> [Exercise]: List each line of the data in which the string "政采云电子投标客户端" appears.

=== Section Start ===

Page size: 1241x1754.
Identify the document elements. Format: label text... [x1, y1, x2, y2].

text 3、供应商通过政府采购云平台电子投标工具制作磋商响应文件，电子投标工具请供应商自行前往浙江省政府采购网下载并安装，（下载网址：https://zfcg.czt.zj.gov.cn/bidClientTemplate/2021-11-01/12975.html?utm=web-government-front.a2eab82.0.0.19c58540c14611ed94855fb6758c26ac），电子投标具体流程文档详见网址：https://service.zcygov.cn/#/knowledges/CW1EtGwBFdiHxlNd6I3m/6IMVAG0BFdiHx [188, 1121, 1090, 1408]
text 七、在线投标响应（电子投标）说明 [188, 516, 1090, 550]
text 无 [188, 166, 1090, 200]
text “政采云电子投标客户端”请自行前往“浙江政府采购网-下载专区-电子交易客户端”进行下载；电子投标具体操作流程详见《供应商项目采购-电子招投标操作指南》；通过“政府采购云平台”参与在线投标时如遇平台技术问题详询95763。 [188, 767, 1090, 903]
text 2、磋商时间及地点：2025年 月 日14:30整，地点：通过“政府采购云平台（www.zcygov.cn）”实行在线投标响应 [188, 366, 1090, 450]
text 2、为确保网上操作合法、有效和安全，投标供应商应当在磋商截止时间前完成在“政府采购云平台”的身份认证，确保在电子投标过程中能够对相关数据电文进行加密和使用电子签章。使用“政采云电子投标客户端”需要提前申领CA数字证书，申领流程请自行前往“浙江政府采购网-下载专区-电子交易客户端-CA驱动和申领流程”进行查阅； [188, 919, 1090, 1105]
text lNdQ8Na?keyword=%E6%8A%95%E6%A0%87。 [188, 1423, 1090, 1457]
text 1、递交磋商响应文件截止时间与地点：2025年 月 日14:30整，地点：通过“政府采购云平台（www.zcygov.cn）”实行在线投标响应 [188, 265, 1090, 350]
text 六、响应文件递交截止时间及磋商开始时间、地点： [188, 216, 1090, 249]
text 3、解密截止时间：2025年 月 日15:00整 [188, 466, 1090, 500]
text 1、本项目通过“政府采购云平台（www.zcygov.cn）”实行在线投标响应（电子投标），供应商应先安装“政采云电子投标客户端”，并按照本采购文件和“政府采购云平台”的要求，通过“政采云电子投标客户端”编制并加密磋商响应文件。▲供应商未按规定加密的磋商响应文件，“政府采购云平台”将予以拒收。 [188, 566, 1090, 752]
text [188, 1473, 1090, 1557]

=== Section End ===

> [Worked solution]:
text “政采云电子投标客户端”请自行前往“浙江政府采购网-下载专区-电子交易客户端”进行下载；电子投标具体操作流程详见《供应商项目采购-电子招投标操作指南》；通过“政府采购云平台”参与在线投标时如遇平台技术问题详询95763。 [188, 767, 1090, 903]
text 2、为确保网上操作合法、有效和安全，投标供应商应当在磋商截止时间前完成在“政府采购云平台”的身份认证，确保在电子投标过程中能够对相关数据电文进行加密和使用电子签章。使用“政采云电子投标客户端”需要提前申领CA数字证书，申领流程请自行前往“浙江政府采购网-下载专区-电子交易客户端-CA驱动和申领流程”进行查阅； [188, 919, 1090, 1105]
text 1、本项目通过“政府采购云平台（www.zcygov.cn）”实行在线投标响应（电子投标），供应商应先安装“政采云电子投标客户端”，并按照本采购文件和“政府采购云平台”的要求，通过“政采云电子投标客户端”编制并加密磋商响应文件。▲供应商未按规定加密的磋商响应文件，“政府采购云平台”将予以拒收。 [188, 566, 1090, 752]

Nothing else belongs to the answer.